17 April 2025 08:23
Pemerintah disebut akan mengusulkan agar Rancangan Undang-Undang (RUU) tentang Perampasan Aset masuk dalam program legislasi nasional (prolegnas). Banyak pihak yang bergembira serta mendukung rencana yang dilontarkan Menteri Hukum (Menkum) Supratman Andi Agtas itu. Meskipun, ada juga yang waswas ketakutan bila regulasi itu benar-benar hadir di Tanah Air.
Jika publik bersorak atas hadirnya UU itu kelak, para koruptor yang mengumpulkan sepiring nasi dan segenggam berlian dari mencoleng uang negara bakal habis-habisan menolak. Berbagai siasat akan dipasang agar UU yang diyakini bakal membuat kecut koruptor itu kandas, atau kabur tak jelas kapan diwujudkan.
Berbagai analisis menyebutkan bahwa yang ditakuti koruptor bukan kematian, melainkan kemiskinan. Bagi pencoleng uang negara itu, kematian tetap bisa dinegosiasikan dengan uang. Vonis hukuman mati bahkan bisa berbalik 180 derajat menjadi bebas, asal para aparat hukum bisa diajak kompromi.
Tapi, bila aset dirampas bahkan sampai ke ahli waris, itu bermakna kematian sejati koruptor. Jika ia miskin karena hartanya diputuskan dirampas oleh negara akibat perilaku jahatnya yang membuat masyarakat sengsara, sulit baginya untuk mengulang kejayaan dengan menumpuk harta.
Kegeraman terhadap koruptor sebenarnya sudah berulang kali diungkapkan oleh Presiden Prabowo Subianto. Oleh karena itu, Prabowo juga sudah beberapa kali mengaku mendorong koruptor harus mengembalikan terlebih dahulu kerugian negara yang mereka timbulkan. Tetapi, Presiden juga menyadari fakta berbicara berbeda.
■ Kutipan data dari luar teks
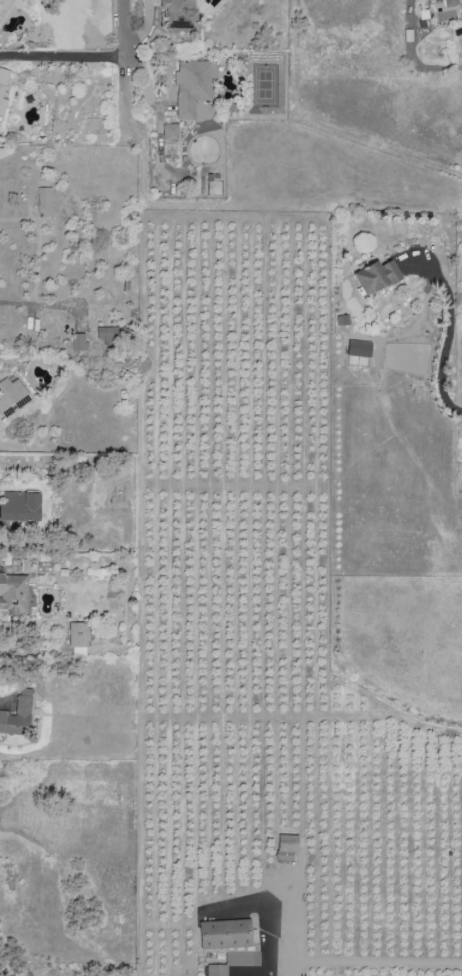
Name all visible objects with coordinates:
building: (450, 3)
building: (179, 14)
road: (89, 55)
building: (192, 85)
building: (3, 89)
road: (162, 124)
building: (170, 131)
road: (460, 160)
building: (44, 199)
building: (376, 276)
road: (32, 305)
building: (112, 332)
road: (447, 334)
building: (79, 341)
building: (358, 348)
building: (12, 397)
building: (21, 506)
building: (14, 594)
building: (77, 638)
building: (21, 709)
building: (5, 723)
building: (286, 847)
building: (224, 934)
road: (266, 947)
building: (242, 958)
building: (217, 970)

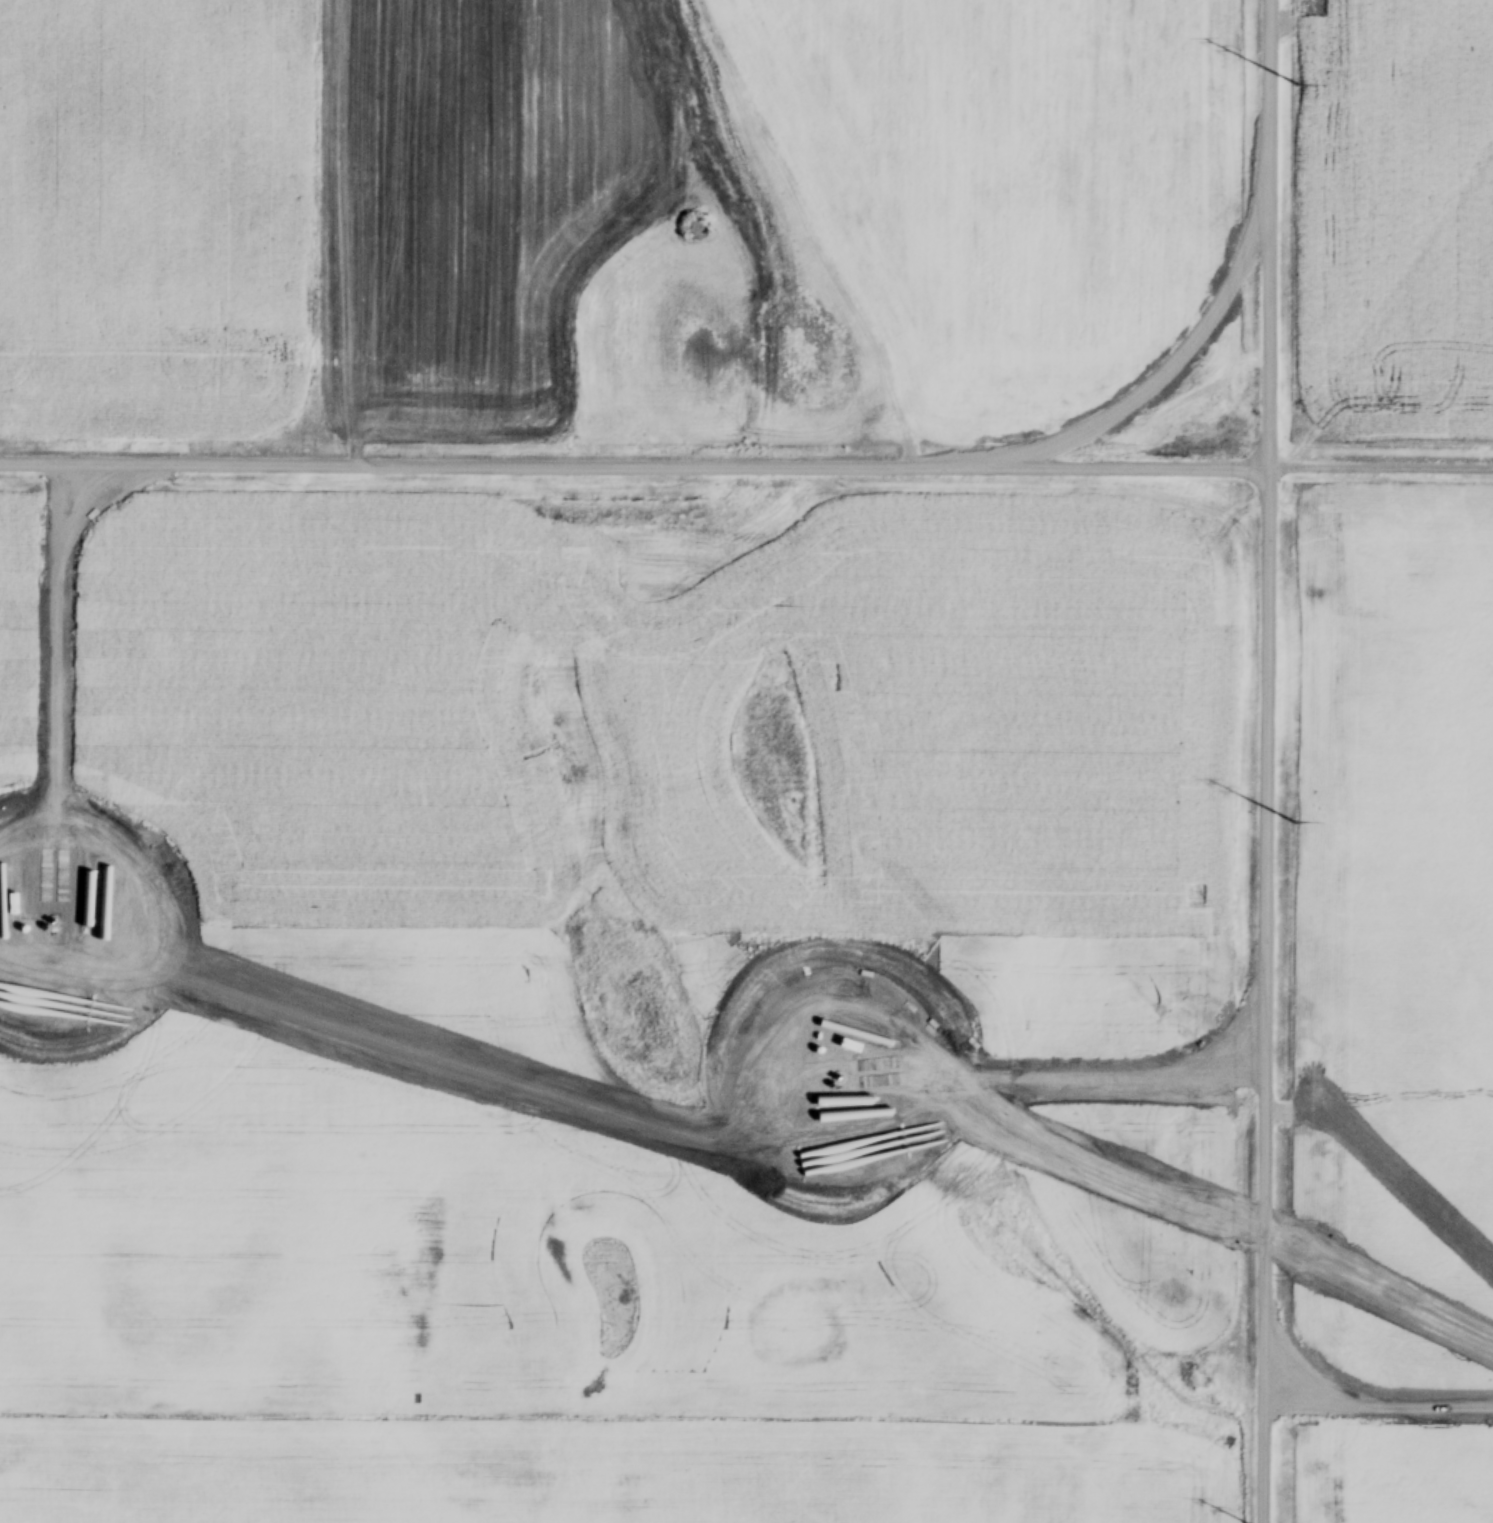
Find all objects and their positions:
power tower: (1299, 87)
river: (745, 320)
road: (1381, 460)
road: (635, 463)
road: (1266, 761)
power tower: (1298, 824)
wind turbine: (47, 921)
wind turbine: (841, 1080)

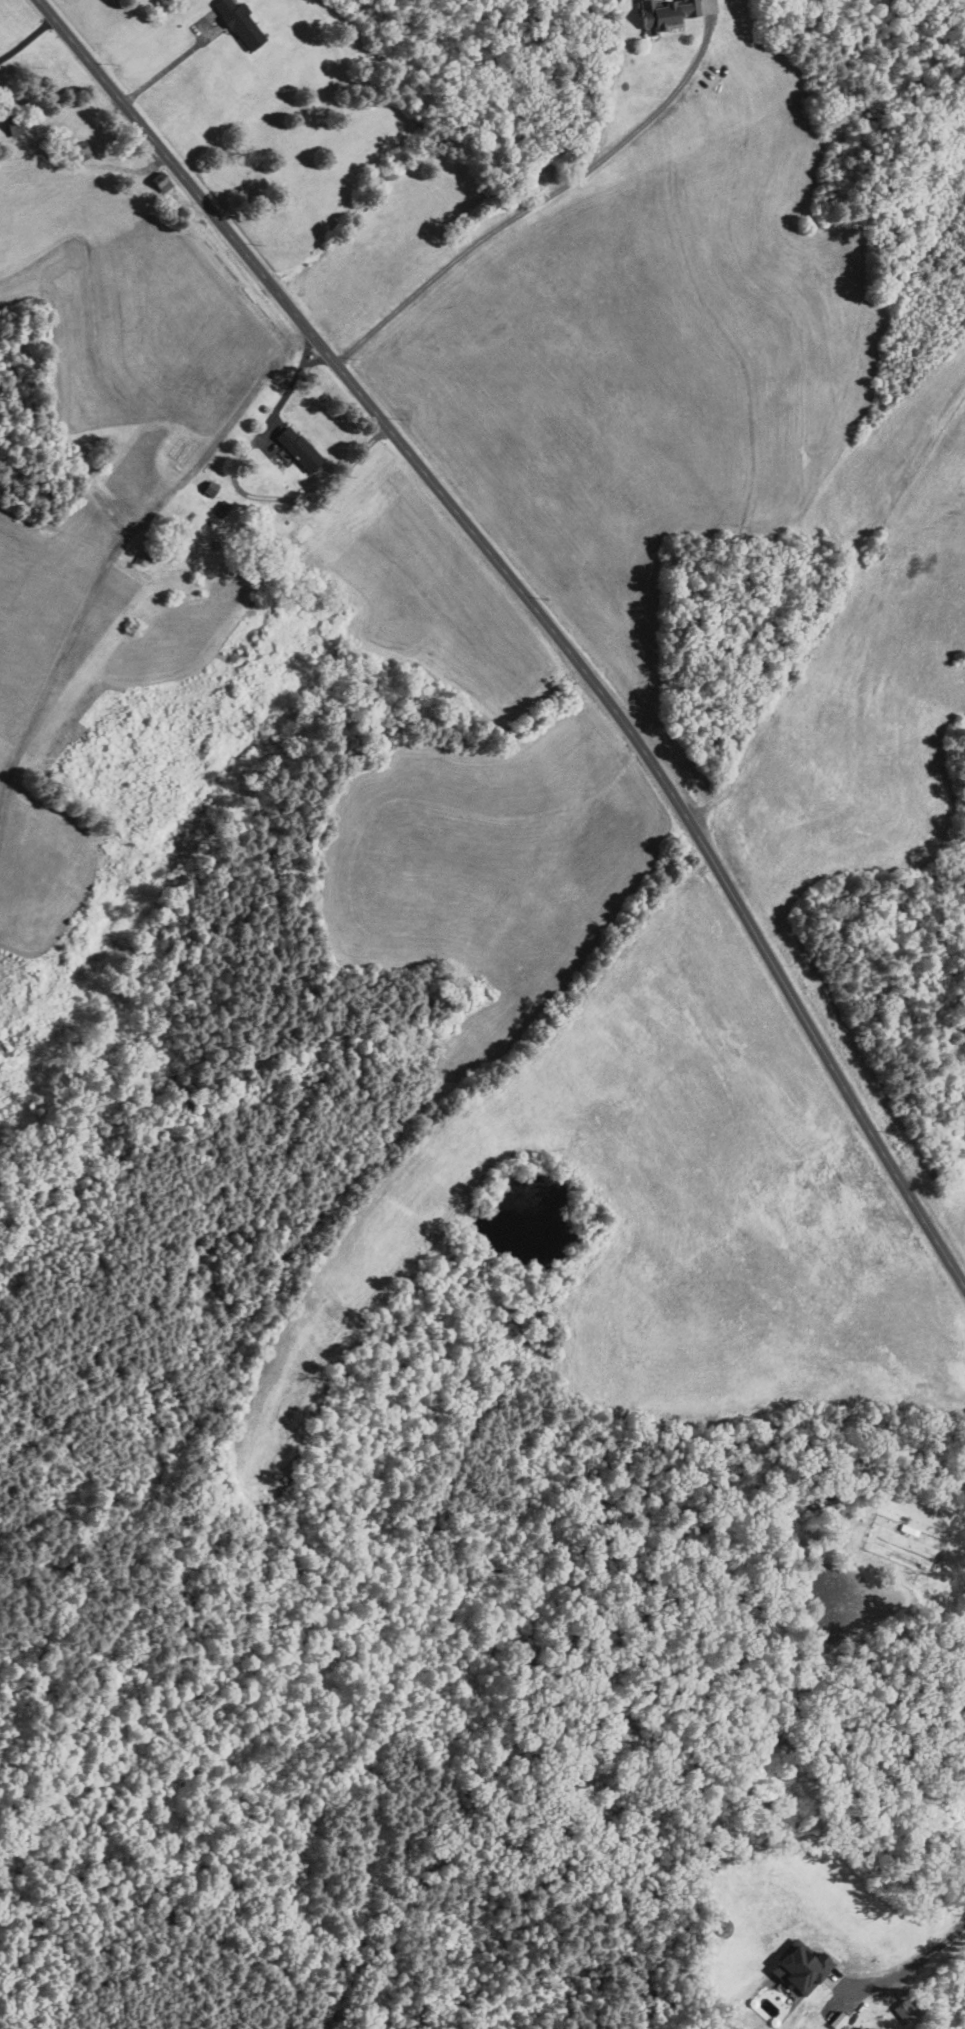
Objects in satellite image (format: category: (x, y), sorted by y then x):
building: (671, 12)
building: (239, 22)
road: (28, 42)
road: (169, 65)
road: (533, 205)
road: (301, 364)
road: (280, 402)
building: (297, 447)
road: (541, 615)
road: (919, 1962)
building: (800, 1968)

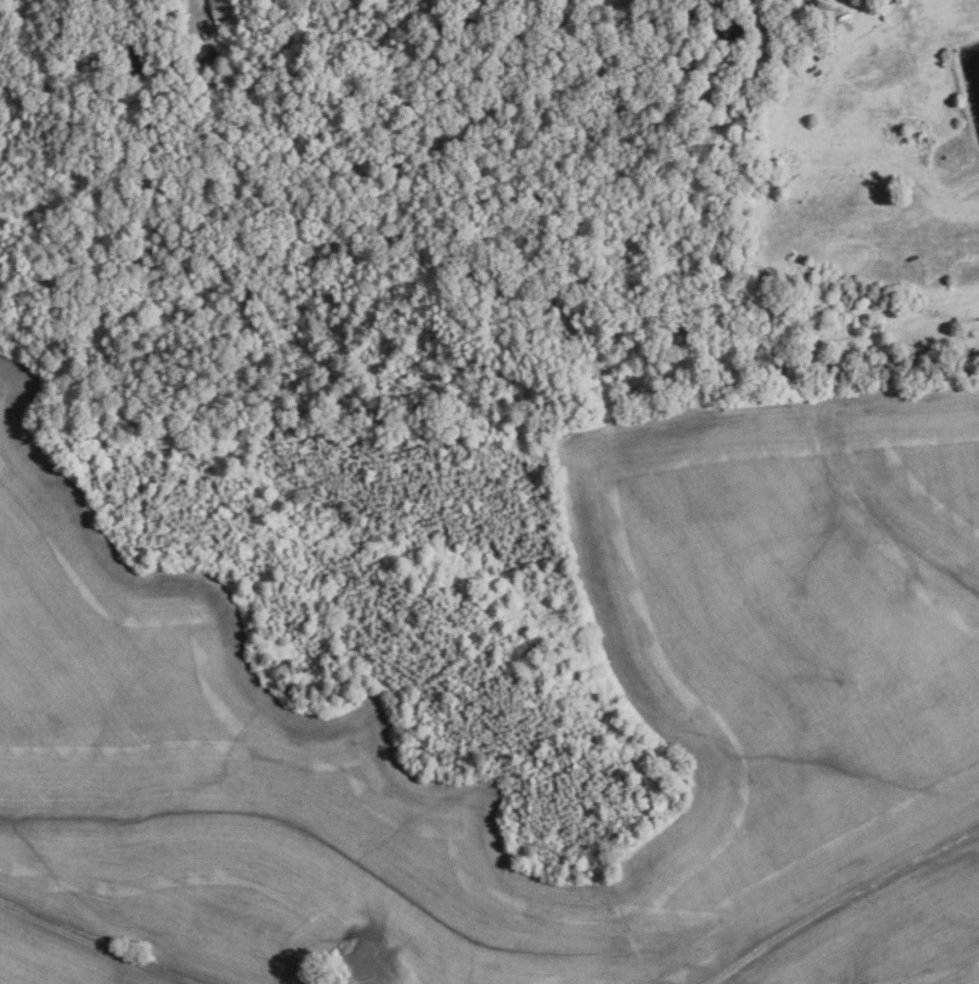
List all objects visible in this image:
road: (810, 1)
building: (221, 12)
road: (196, 17)
building: (733, 28)
building: (825, 48)
building: (200, 53)
building: (135, 55)
building: (235, 105)
road: (842, 900)
road: (96, 945)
Tidak ada koruptor yang dengan kesadaran diri sendiri mengaku salah dan mau mengembalikan kerugian negara. Koruptor lebih memilih berhadapan dengan hakim di meja persidangan. Apalagi, sudah berulang kali terungkap bahwa hakim bisa diajak bermain mata dengan para terdakwa demi fulus dari bawah meja.
Para pencoleng meyakini perumpamaan satir, semua urusan memakai uang tunai. Ketimbang seluruh uang disita negara, mereka lebih memilih untuk berbagi uang dengan aparatur negara yang sama-sama bermental pemburu rente. Bagaimana bisa mengharapkan ada efek jera, kalau para penjahat kerah putih itu masih merasa di atas angin.
Itu sebabnya publik mendukung ada pengaturan tentang perampasan aset bagi pengerat uang negara. Hanya, dalam Rapat Paripurna DPR pada 19 November 2024, para wakil rakyat hanya memasukkan RUU itu ke dalam prolegnas jangka menengah 2025-2029 bukan sebagai Prolegnas Prioritas 2025.
Mereka berdalih pengesahan RUU Perampasan Aset tidak bisa dilakukan secara tergesa-gesa dan harus dilakukan kajian terlebih dahulu terkait dengan kecocokan atas sistem hukum di Indonesia. Alasan bisa saja diciptakan sesuka hati mengacu keinginan dan kepentingan. Toh, DPR sebenarnya bisa juga membahas sejumlah UU secara kilat dan sistematis.
Sebut saja, revisi UU Nomor 4 tahun 2009 tentang Pertambangan Mineral dan Batubara (Minerba) dan revisi UU Nomor 19 Tahun 2003 tentang BUMN. Dua UU yang tidak masuk prolegnas prioritas bisa tuntas hingga disahkan dalam hitungan hari.
Sayangnya, semangat menggebu-gebu untuk menggelar rapat dan lembur yang sama tidak muncul di pembahasan RUU perampasan aset. Maka, Menteri Supratman Andi Agtas mengakui pembahasan RUU itu tinggal menyangkut soal politik yang membutuhkan komunikasi sungguh-sungguh dengan partai politik atau parpol.
Publik tentu menghendaki ada ketegasan pemerintah dalam menerapkan pemerintahan bersih, bukan sekadar basa-basi. Masyarakat tentu mendukung 1.000% bila pemerintah jadi mendorong RUU Perampasan Aset untuk masuk dalam Prolegnas Prioritas 2025. Kalaupun banyak parpol menolak, yakinlah publik ada di belakang pemerintah dalam soal ini, karena publik sudah lama merasa negeri ini tengah diselimuti darurat korupsi. Situasi darurat jelas membutuhkan langkah darurat. Menjadikan RUU Perampasan Aset sebagai prolegnas prioritas di 2025 ialah wujud respons yang juga sangat cepat atas kondisi darurat itu.